Upon the advice of friends, we took a trek to supermarket on the other side of town a few days ago. But this wasn’t just any ole grocery store- this was the holy grail of international food stores: the Super G Mart. The clientele alone attested to its diversity of products. The place was absolutely packed with folks from all corners of the globe! (This immediately gave the place some major street cred in my not so humble opinion) We grabbed ourselves a cart and perused the awesome product section with varieties and options that I had never even heard or seen before. The aisles were just as exciting and full of ingredients we were anxious to try at home. Our first foray into homemade foreign cuisine was inspired by dried corn husks: homemade tamales!
I’ve seen several tamale recipes in food magazines and it seemed relatively easy. The first step is to soak the corn husks in warm water. I just filled a large bowl, putting roughly 12 husks in (they are very thin) and putting a heavy glass bowl on top to ensure they were submerged. After they soaked for a about an hour I drained the water and shook any excess off of the husks in the sink. The recipe I was using called for Mara Harisa (a corn flour mix), but that happened to be one thing I failed to pick up at Super G. So I substituted using corn tortillas.

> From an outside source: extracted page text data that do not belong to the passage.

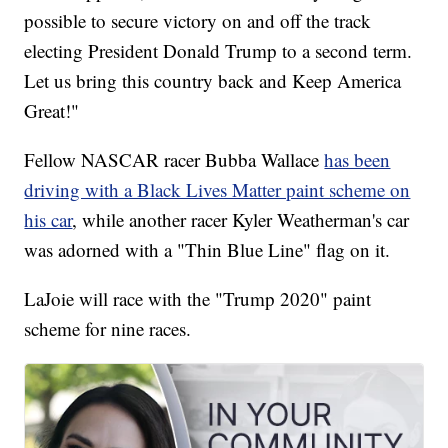
possible to secure victory on and off the track
electing President Donald Trump to a second term.
Let us bring this country back and Keep America
Great!"
Fellow NASCAR racer Bubba Wallace
has been
driving with a Black Lives Matter paint scheme on
his car
, while another racer Kyler Weatherman's car
was adorned with a "Thin Blue Line" flag on it.
LaJoie will race with the "Trump 2020" paint
scheme for nine races.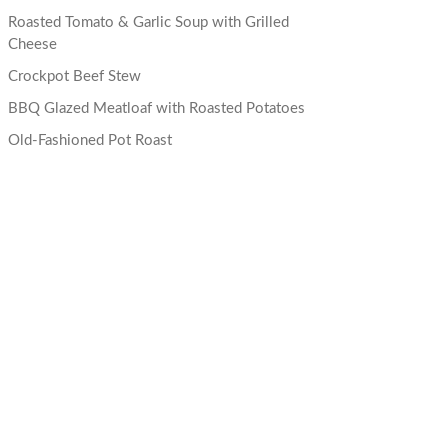
Roasted Tomato & Garlic Soup with Grilled
Cheese
Crockpot Beef Stew
BBQ Glazed Meatloaf with Roasted Potatoes
Old-Fashioned Pot Roast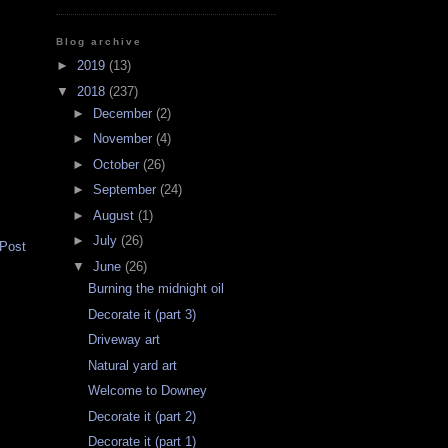
Blog archive
►
2019
(13)
▼
2018
(237)
►
December
(2)
►
November
(4)
►
October
(26)
►
September
(24)
►
August
(1)
►
July
(26)
 Post
▼
June
(26)
Burning the midnight oil
Decorate it (part 3)
Driveway art
Natural yard art
Welcome to Downey
Decorate it (part 2)
Decorate it (part 1)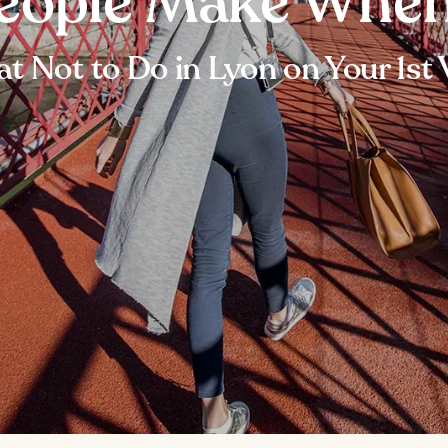
eople Make When
t Not to Do in Lyon on Your 1st V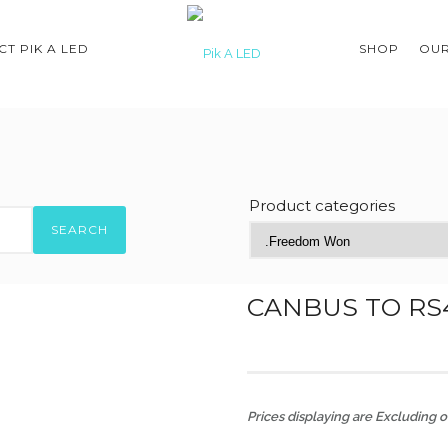
T PIK A LED
SHOP
OUR
Product categories
SEARCH
CANBUS TO RS
Prices displaying are Excluding of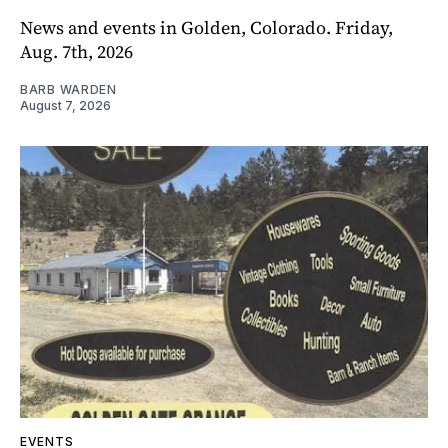
News and events in Golden, Colorado. Friday,
Aug. 7th, 2026
BARB WARDEN
August 7, 2026
EVENTS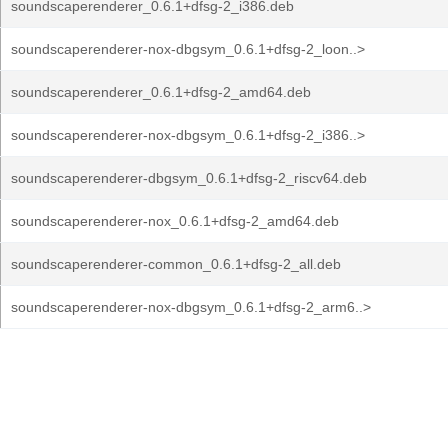
soundscaperenderer_0.6.1+dfsg-2_i386.deb
soundscaperenderer-nox-dbgsym_0.6.1+dfsg-2_loon..>
soundscaperenderer_0.6.1+dfsg-2_amd64.deb
soundscaperenderer-nox-dbgsym_0.6.1+dfsg-2_i386..>
soundscaperenderer-dbgsym_0.6.1+dfsg-2_riscv64.deb
soundscaperenderer-nox_0.6.1+dfsg-2_amd64.deb
soundscaperenderer-common_0.6.1+dfsg-2_all.deb
soundscaperenderer-nox-dbgsym_0.6.1+dfsg-2_arm6..>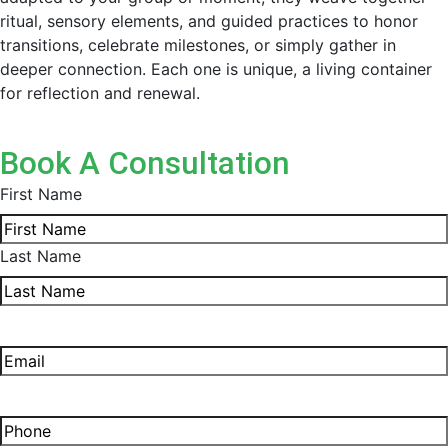
ritual, sensory elements, and guided practices to honor
transitions, celebrate milestones, or simply gather in
deeper connection. Each one is unique, a living container
for reflection and renewal.
Book A Consultation
First Name
Last Name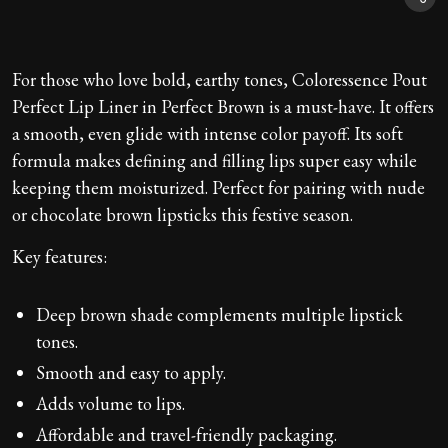
For those who love bold, earthy tones, Coloressence Pout
Perfect Lip Liner in Perfect Brown is a must-have. It offers
a smooth, even glide with intense color payoff. Its soft
formula makes defining and filling lips super easy while
keeping them moisturized. Perfect for pairing with nude
or chocolate brown lipsticks this festive season.
Key features:
Deep brown shade complements multiple lipstick
tones.
Smooth and easy to apply.
Adds volume to lips.
Affordable and travel-friendly packaging.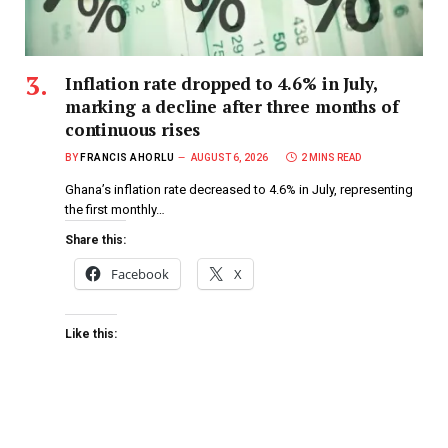
Inflation rate dropped to 4.6% in July,
marking a decline after three months of
continuous rises
BY
FRANCIS AHORLU
AUGUST 6, 2026
2 MINS READ
Ghana’s inflation rate decreased to 4.6% in July, representing
the first monthly…
Share this:
Facebook
X
Like this: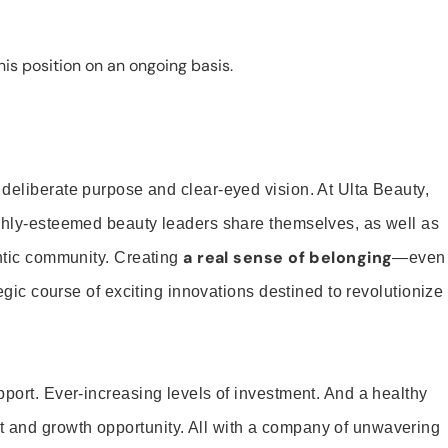
is position on an ongoing basis.
 deliberate purpose and clear-eyed vision. At Ulta Beauty,
ighly-esteemed beauty leaders share themselves, as well as
a real sense of belonging
entic community. Creating
—even
tegic course of exciting innovations destined to revolutionize
pport. Ever-increasing levels of investment. And a healthy
and growth opportunity. All with a company of unwavering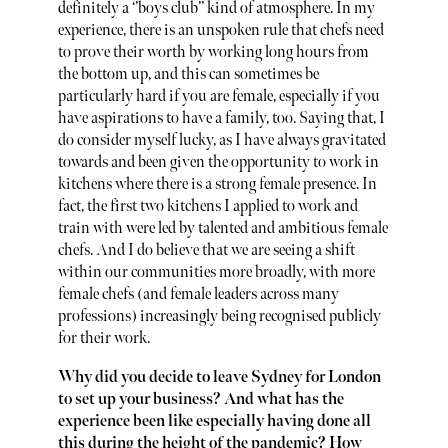
definitely a ‘’boys club’’ kind of atmosphere. In my
experience, there is an unspoken rule that chefs need
to prove their worth by working long hours from
the bottom up, and this can sometimes be
particularly hard if you are female, especially if you
have aspirations to have a family, too. Saying that, I
do consider myself lucky, as I have always gravitated
towards and been given the opportunity to work in
kitchens where there is a strong female presence. In
fact, the first two kitchens I applied to work and
train with were led by talented and ambitious female
chefs. And I do believe that we are seeing a shift
within our communities more broadly, with more
female chefs (and female leaders across many
professions) increasingly being recognised publicly
for their work.
Why did you decide to leave Sydney for London
to set up your business? And what has the
experience been like especially having done all
this during the height of the pandemic? How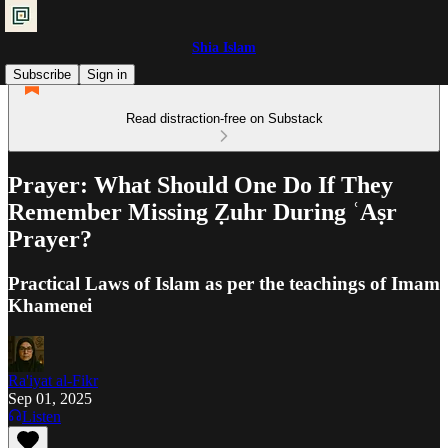
Shia Islam
Subscribe
Sign in
Read distraction-free on Substack
Prayer: What Should One Do If They
Remember Missing Ẓuhr During ʿAṣr
Prayer?
Practical Laws of Islam as per the teachings of Imam
Khamenei
Ra'iyat al-Fikr
Sep 01, 2025
Listen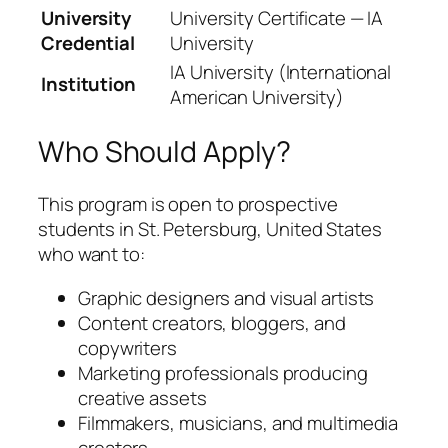
University
University Certificate — IA
Credential
University
IA University (International
Institution
American University)
Who Should Apply?
This program is open to prospective
students in St. Petersburg, United States
who want to:
Graphic designers and visual artists
Content creators, bloggers, and
copywriters
Marketing professionals producing
creative assets
Filmmakers, musicians, and multimedia
creators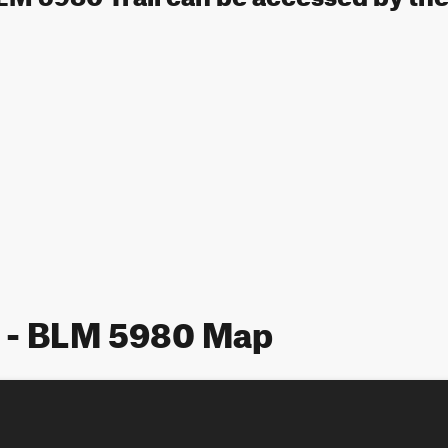
 - BLM 5980 Map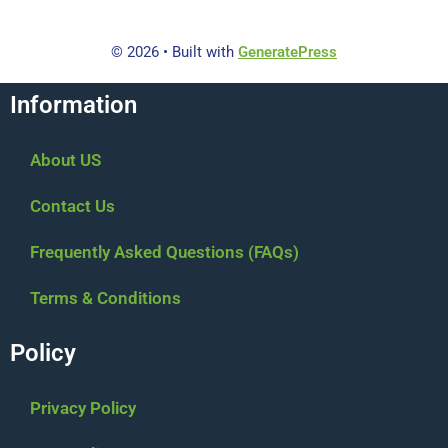
© 2026
• Built with
GeneratePress
Information
About US
Contact Us
Frequently Asked Questions (FAQs)
Terms & Conditions
Policy
Privacy Policy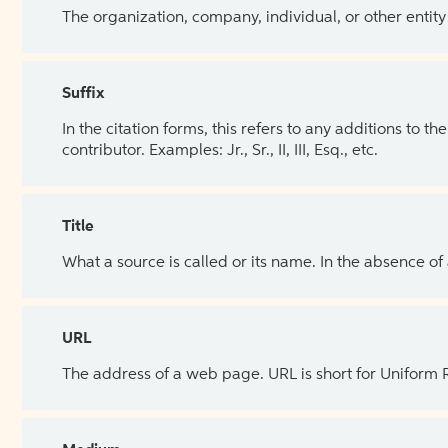
The organization, company, individual, or other entity
Suffix
In the citation forms, this refers to any additions to 
contributor. Examples: Jr., Sr., II, III, Esq., etc.
Title
What a source is called or its name. In the absence of
URL
The address of a web page. URL is short for Uniform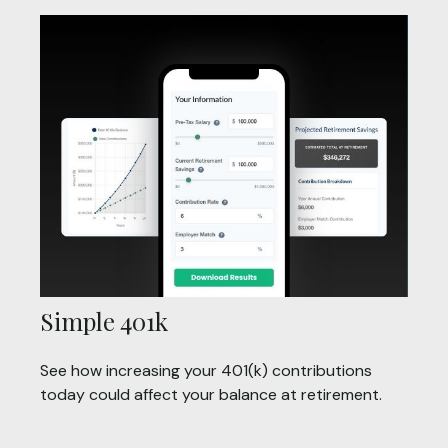
Simple 401k
See how increasing your 401(k) contributions
today could affect your balance at retirement.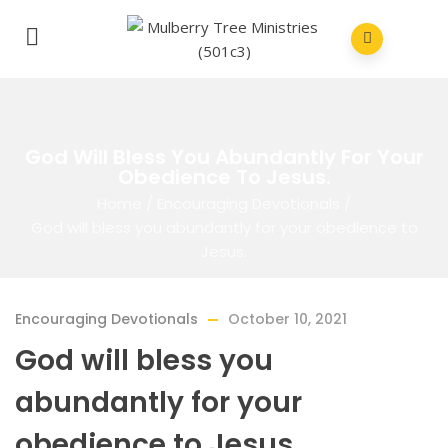
God Will Bless You Abundantly For Your
Obedience To Jesus.
Home
/
Encouraging Devotionals
/
God will bless you abundantly for your obedience to
Jesus.
Encouraging Devotionals
October 10, 2021
God will bless you
abundantly for your
obedience to Jesus.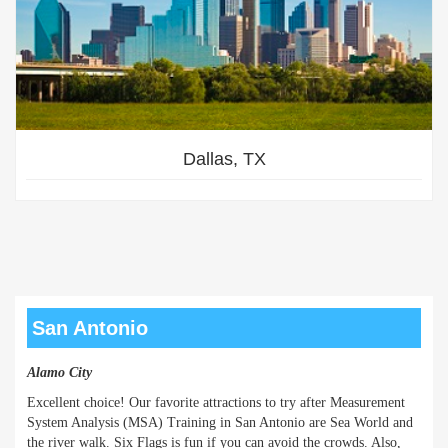
Dallas, TX
San Antonio
Alamo City
Excellent choice! Our favorite attractions to try after Measurement
System Analysis (MSA) Training in San Antonio are Sea World and
the river walk. Six Flags is fun if you can avoid the crowds. Also,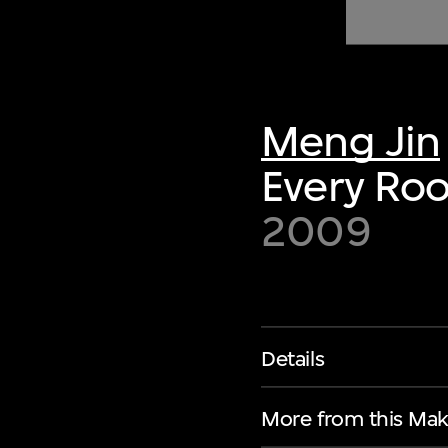
of twentieth- and twenty-
first-century visual culture.
Meng Jin
Every Roo
2009
Details
More from this Mak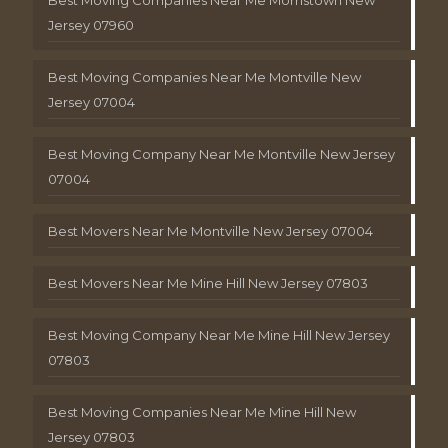
Jersey 07960
Best Moving Companies Near Me Montville New
Jersey 07004
Best Moving Company Near Me Montville New Jersey
07004
Best Movers Near Me Montville New Jersey 07004
Best Movers Near Me Mine Hill New Jersey 07803
Best Moving Company Near Me Mine Hill New Jersey
07803
Best Moving Companies Near Me Mine Hill New
Jersey 07803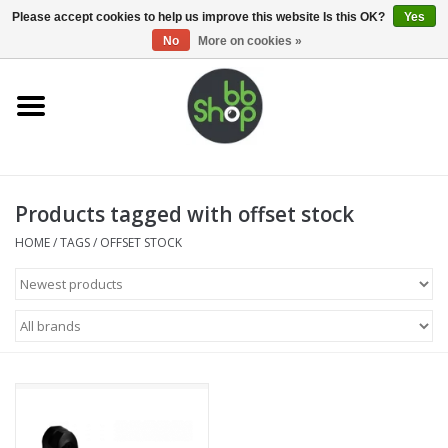
0 Items - €0,00
Please accept cookies to help us improve this website Is this OK?
Yes
No
More on cookies »
Home
BB'S
Products tagged with offset stock
Supplies
HOME
/
TAGS
/
OFFSET STOCK
Airsoft guns
Magazines
UPGRADE PARTS
Electronics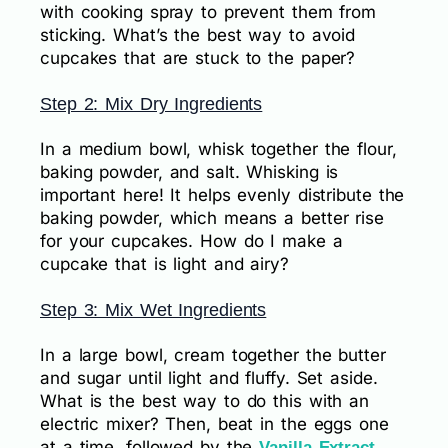
with cooking spray to prevent them from
sticking. What’s the best way to avoid
cupcakes that are stuck to the paper?
Step 2: Mix Dry Ingredients
In a medium bowl, whisk together the flour,
baking powder, and salt. Whisking is
important here! It helps evenly distribute the
baking powder, which means a better rise
for your cupcakes. How do I make a
cupcake that is light and airy?
Step 3: Mix Wet Ingredients
In a large bowl, cream together the butter
and sugar until light and fluffy. Set aside.
What is the best way to do this with an
electric mixer? Then, beat in the eggs one
at a time, followed by the
.
Vanilla Extract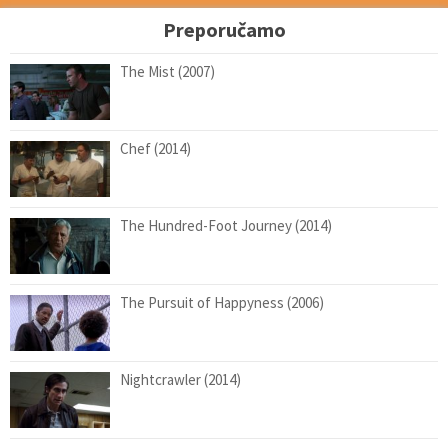
Preporučamo
The Mist (2007)
Chef (2014)
The Hundred-Foot Journey (2014)
The Pursuit of Happyness (2006)
Nightcrawler (2014)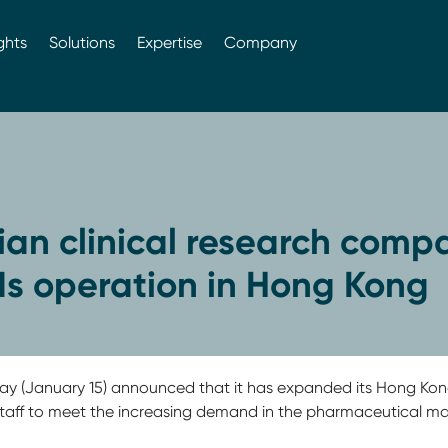
ghts
Solutions
Expertise
Company
ian clinical research comp
s operation in Hong Kong
 (January 15) announced that it has expanded its Hong Kong
aff to meet the increasing demand in the pharmaceutical mark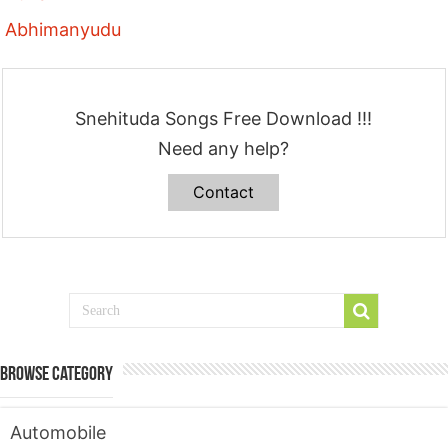
Abhimanyudu
Snehituda Songs Free Download !!!
Need any help?
Contact
Browse Category
Automobile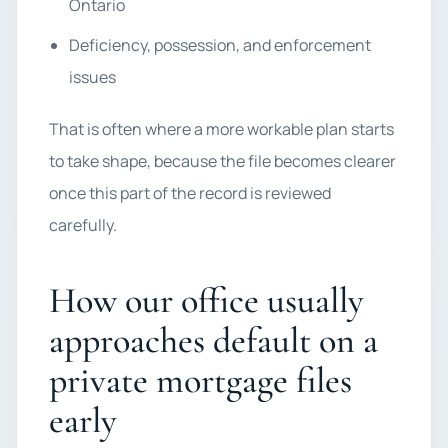
Ontario
Deficiency, possession, and enforcement
issues
That is often where a more workable plan starts
to take shape, because the file becomes clearer
once this part of the record is reviewed
carefully.
How our office usually
approaches default on a
private mortgage files
early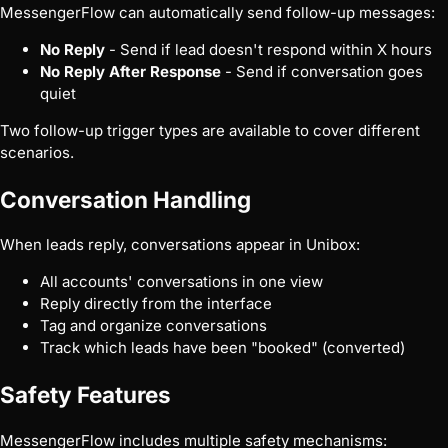
MessengerFlow can automatically send follow-up messages:
No Reply
- Send if lead doesn't respond within X hours
No Reply After Response
- Send if conversation goes
quiet
Two follow-up trigger types are available to cover different
scenarios.
Conversation Handling
When leads reply, conversations appear in Unibox:
All accounts' conversations in one view
Reply directly from the interface
Tag and organize conversations
Track which leads have been "booked" (converted)
Safety Features
MessengerFlow includes multiple safety mechanisms: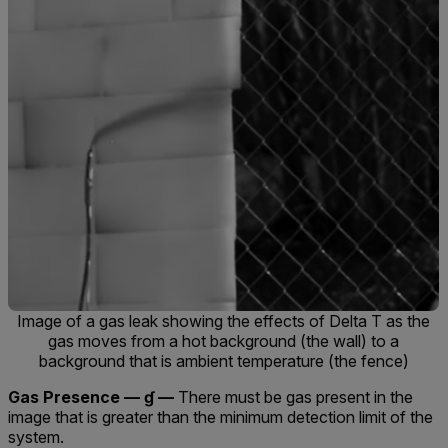
Image of a gas leak showing the effects of Delta T as the
gas moves from a hot background (the wall) to a
background that is ambient temperature (the fence)
Gas Presence — ɠ —
There must be gas present in the
image that is greater than the minimum detection limit of the
system.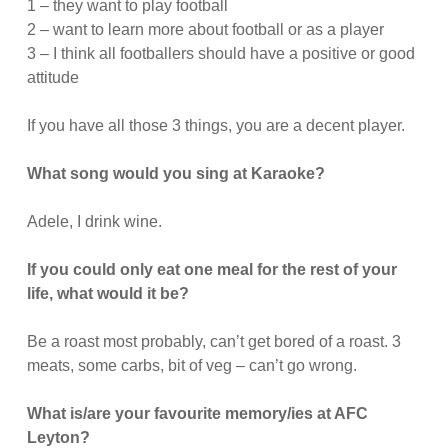
1 – they want to play football
2 – want to learn more about football or as a player
3 – I think all footballers should have a positive or good
attitude
If you have all those 3 things, you are a decent player.
What song would you sing at Karaoke?
Adele, I drink wine.
If you could only eat one meal for the rest of your
life, what would it be?
Be a roast most probably, can’t get bored of a roast. 3
meats, some carbs, bit of veg – can’t go wrong.
What is/are your favourite memory/ies at AFC
Leyton?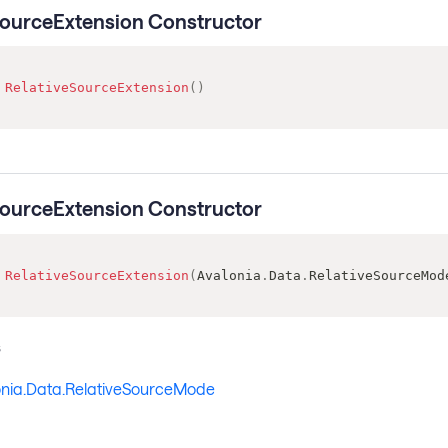
SourceExtension Constructor
RelativeSourceExtension
(
)
SourceExtension Constructor
RelativeSourceExtension
(
Avalonia
.
Data
.
RelativeSourceMod
s
onia.Data.RelativeSourceMode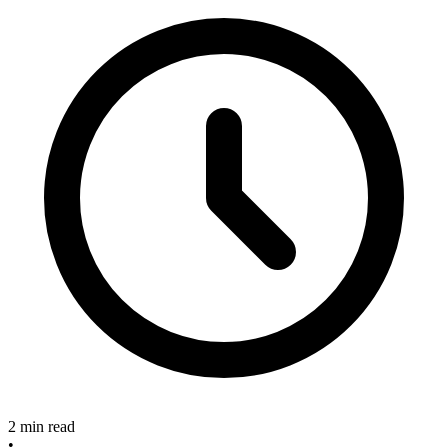
2 min read
•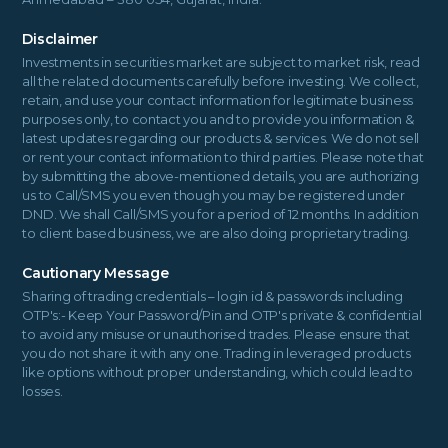
Disclaimer
Investments in securities market are subject to market risk, read
all the related documents carefully before investing. We collect,
retain, and use your contact information for legitimate business
purposes only, to contact you and to provide you information &
latest updates regarding our products & services. We do not sell
or rent your contact information to third parties. Please note that
by submitting the above-mentioned details, you are authorizing
us to Call/SMS you even though you may be registered under
DND. We shall Call/SMS you for a period of 12 months. In addition
to client based business, we are also doing proprietary trading.
Cautionary Message
Sharing of trading credentials – login id & passwords including
OTP's:- Keep Your Password/Pin and OTP's private & confidential
to avoid any misuse or unauthorised trades. Please ensure that
you do not share it with any one. Trading in leveraged products
like options without proper understanding, which could lead to
losses.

I simply shredded and pulsed them in the food processor until they were finely ground, adding vegetable oil, white flour, salt, chili powder, and a little cumin until it reached the consistency of peanut butter.
For my filling, I went simple for this first batch. Aaron browned some turkey meat with chopped onions, adding a little salt and pepper to bring out the flavor. When this was cooked it was time to put our tamales together! I went on You Tube to find a tutorial on assembly and then mimiced their directions. It was suprisingly simple to do: spread 1-2 tablespoons of your Mara Harisa on one side of husk (fat side), put your filling on top, and roll!
I secured my tamales with torn strips of husk to ensure they stayed together during the steaming process.